I’m trying to extract features from a video using this model, but I’m bit confused on how to use it.
Reading the docs, it seems the model accepts an input as (B, T, C, H, W), so this is what I’ve done to capture frames using opencv and convert them on the 5D tensor:
def preprocess_video_frames(video_path, frame_size=(224, 224)):
frames = []
capture = cv2.VideoCapture(video_path)
while True:
ret, frame = capture.read()
if not ret:
break
# Resize each frame to the desired frame_size
frame = cv2.resize(frame, frame_size)
#ipdb.set_trace()
# Normalize pixel values to the range [0, 1]
frame = frame / 255.0
#frame = np.transpose(frame, (2, 0, 1))
# Append the preprocessed frame to the list
frames.append(frame)
capture.release()
return frames
def load_and_preprocess_video(video_path):
frame_list = preprocess_video_frames(video_path)
video_frames = np.stack(frame_list) # Convert list into a 4D array
video_tensor = torch.tensor(video_frames, dtype=torch.float32).permute(0, 3, 1, 2)

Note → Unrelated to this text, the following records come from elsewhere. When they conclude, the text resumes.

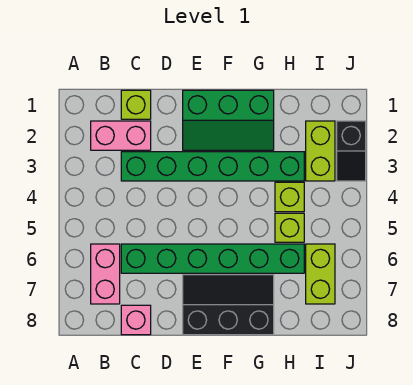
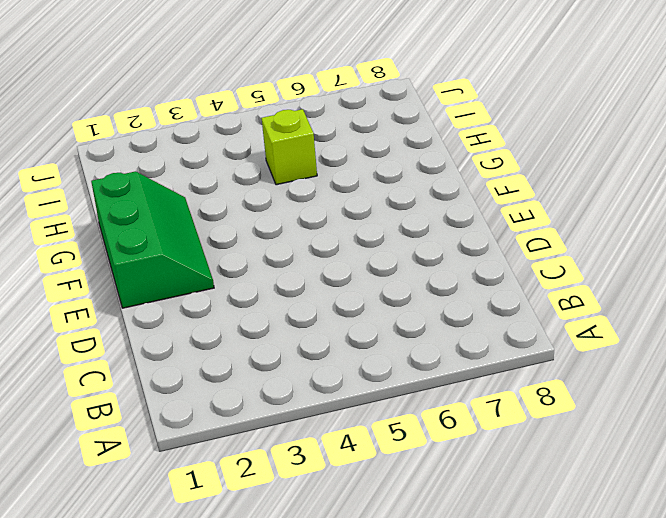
none -> pink brick B2:C2 level 1
none -> pink brick B6:B7 level 1
none -> lime brick C1 level 1

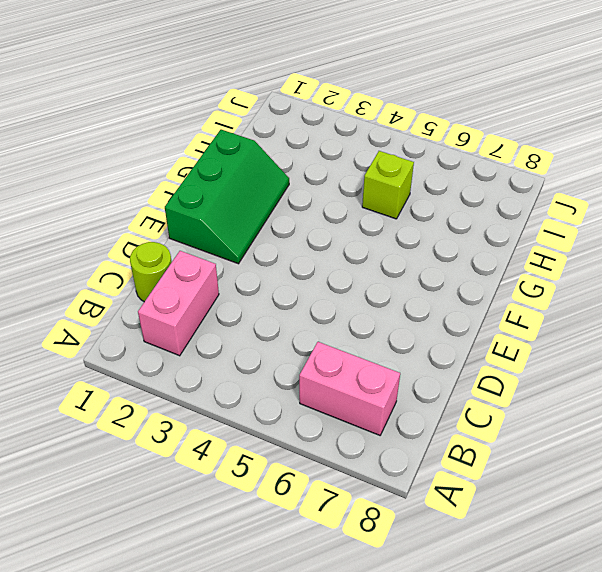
lime round brick C1 level 1 -> lime brick C1 level 1
none -> green brick C3:H3 level 1
none -> green brick C6:H6 level 1
none -> pink brick C8 level 1

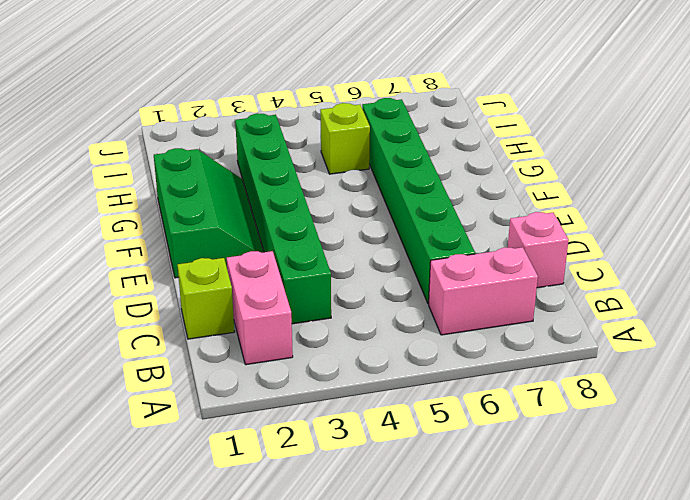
none -> black slope E7:G8 level 1 top 8
none -> lime brick H4 level 1
none -> lime brick I2:I3 level 1

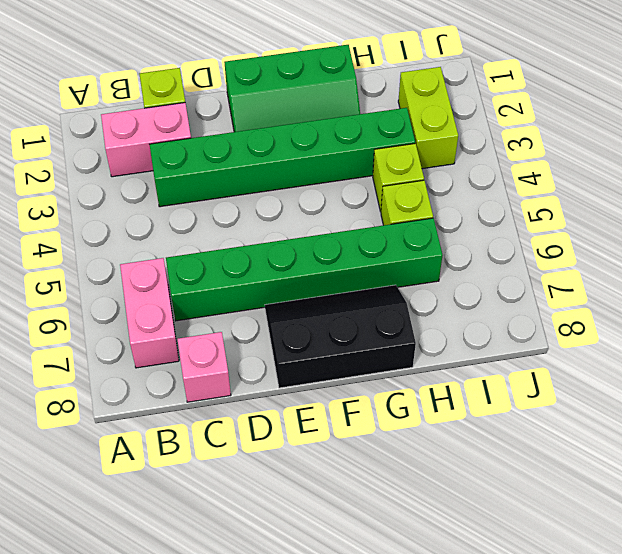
none -> lime brick I6:I7 level 1
none -> black slope J2:J3 level 1 top 2

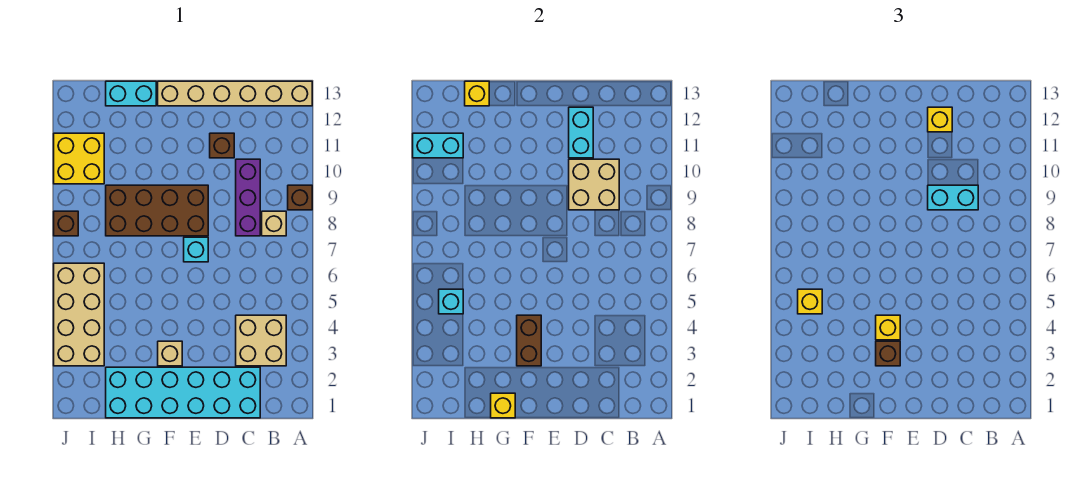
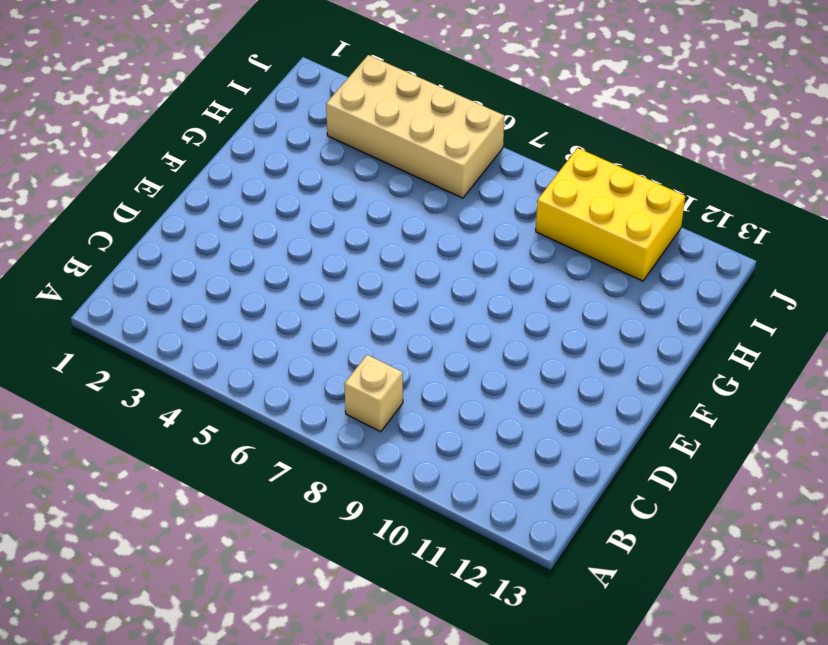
yellow brick I9:J11 level 1 -> yellow brick I10:J11 level 1
none -> brown brick A9 level 1
none -> tan brick A13:F13 level 1
none -> tan brick B3:C4 level 1

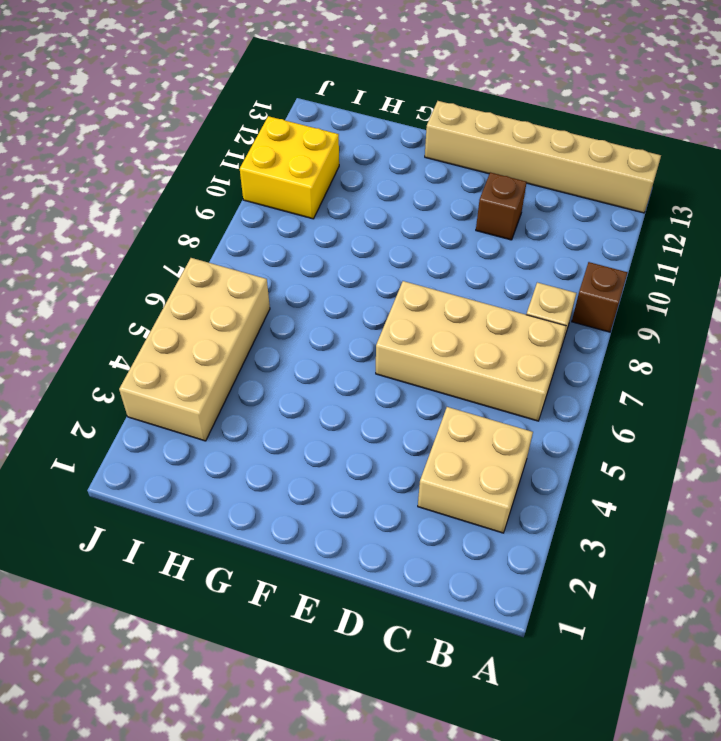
tan brick B6:E7 level 1 -> cyan brick E7 level 1
none -> cyan brick C1:H2 level 1
none -> purple brick C8:C10 level 1
none -> brown brick E8:H9 level 1

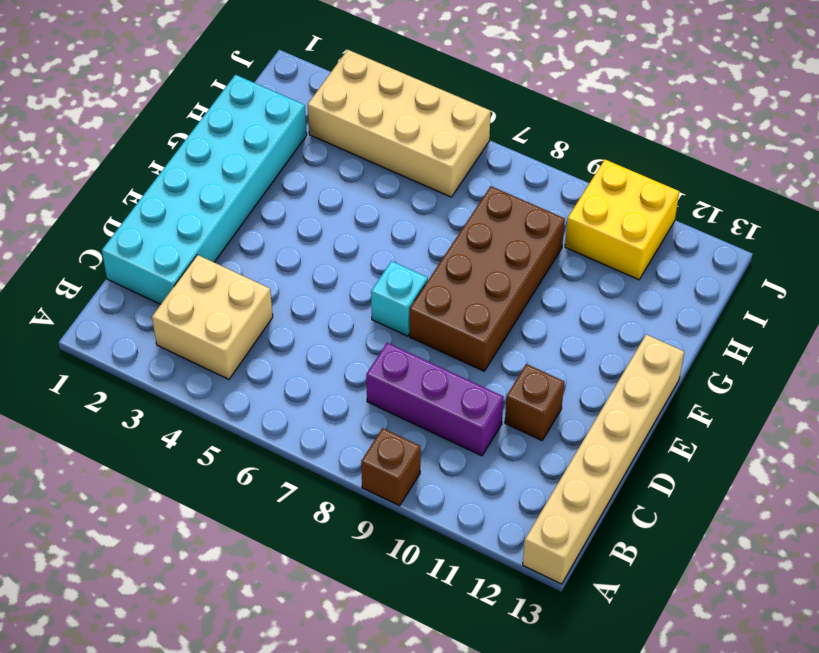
none -> tan brick B8 level 1
none -> tan brick F3 level 1
none -> cyan brick G13:H13 level 1

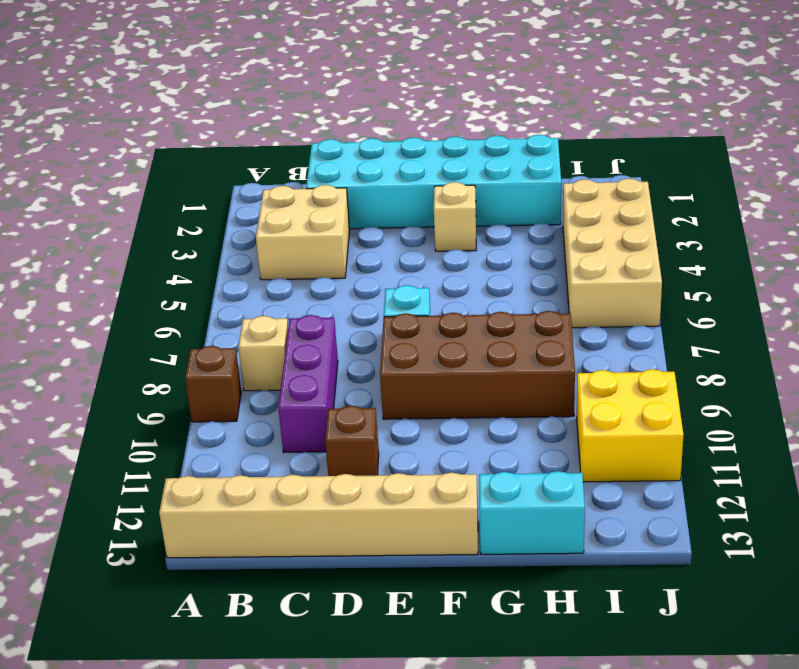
none -> brown brick J8 level 1
none -> tan brick C9:D10 level 2
none -> cyan brick D11:D12 level 2

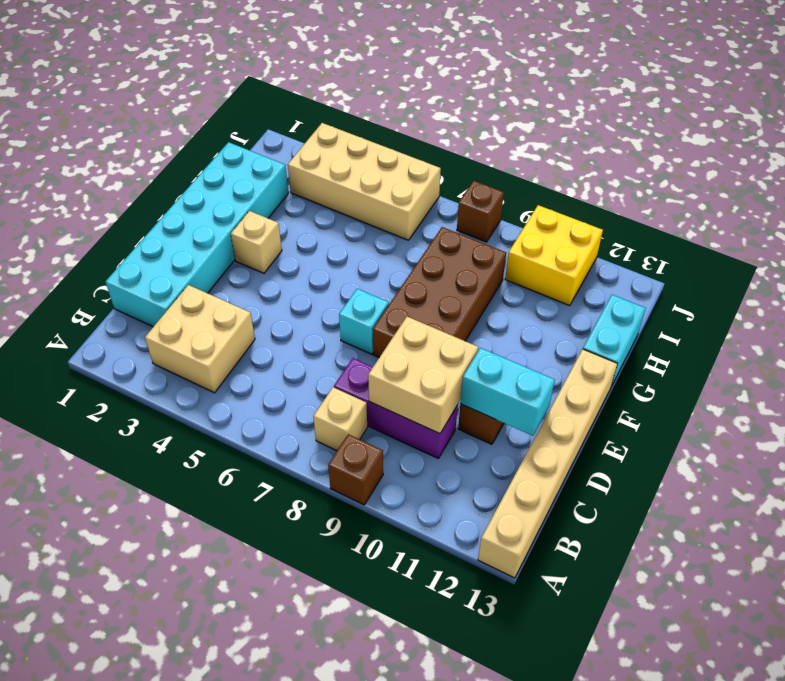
none -> brown brick F3:F4 level 2
none -> yellow brick G1 level 2
none -> yellow brick H13 level 2

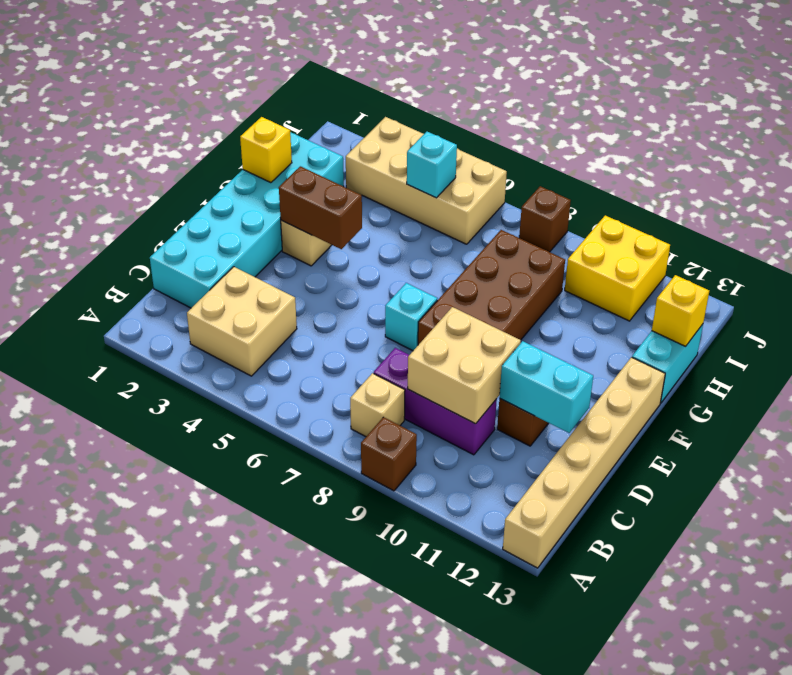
none -> cyan brick I11:J11 level 2
none -> cyan brick C9:D9 level 3
none -> yellow brick D12 level 3

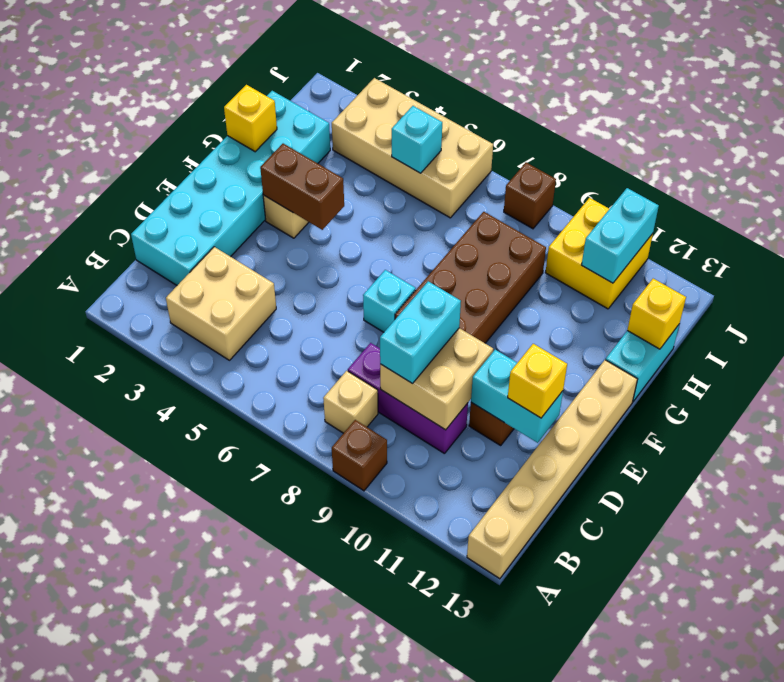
none -> brown brick F3 level 3
none -> yellow brick F4 level 3
none -> yellow brick I5 level 3

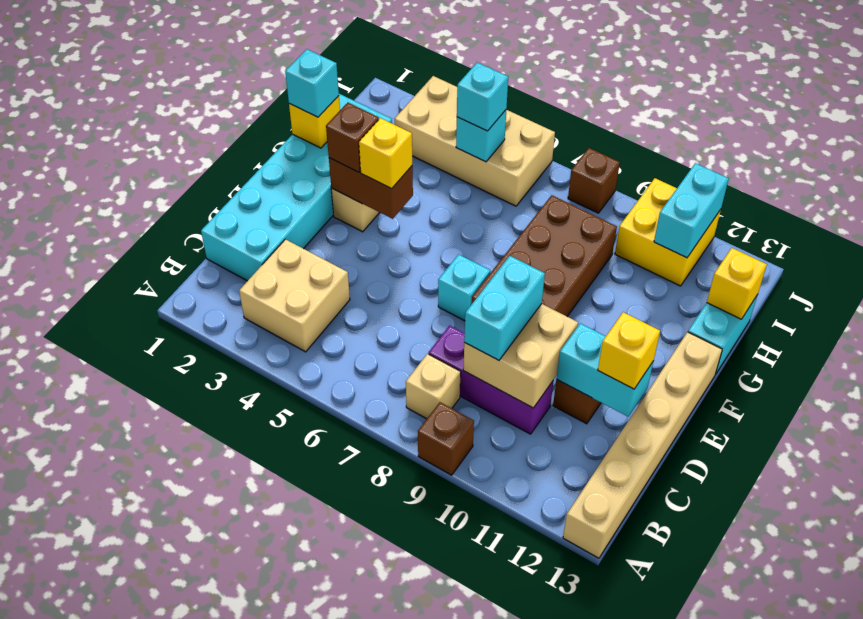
cyan brick G1 level 3 -> none
cyan brick I5 level 3 -> yellow brick I5 level 3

# Extract features using the pre-trained I3D model
with torch.no_grad():
features = i3d_model(video_tensor)
return features
I get Given groups=1, weight of size [64, 3, 3, 7, 7], expected input[1, 303, 3, 224, 224] to have 3 channels, but got 303 channels instead
This is where I’m a bit confused, I thought that this tensor would have (BxTxCxWxH) and hence the 3 channels dimension being correct.
Could someone shed a light on what I’m doing wrong?
Thank you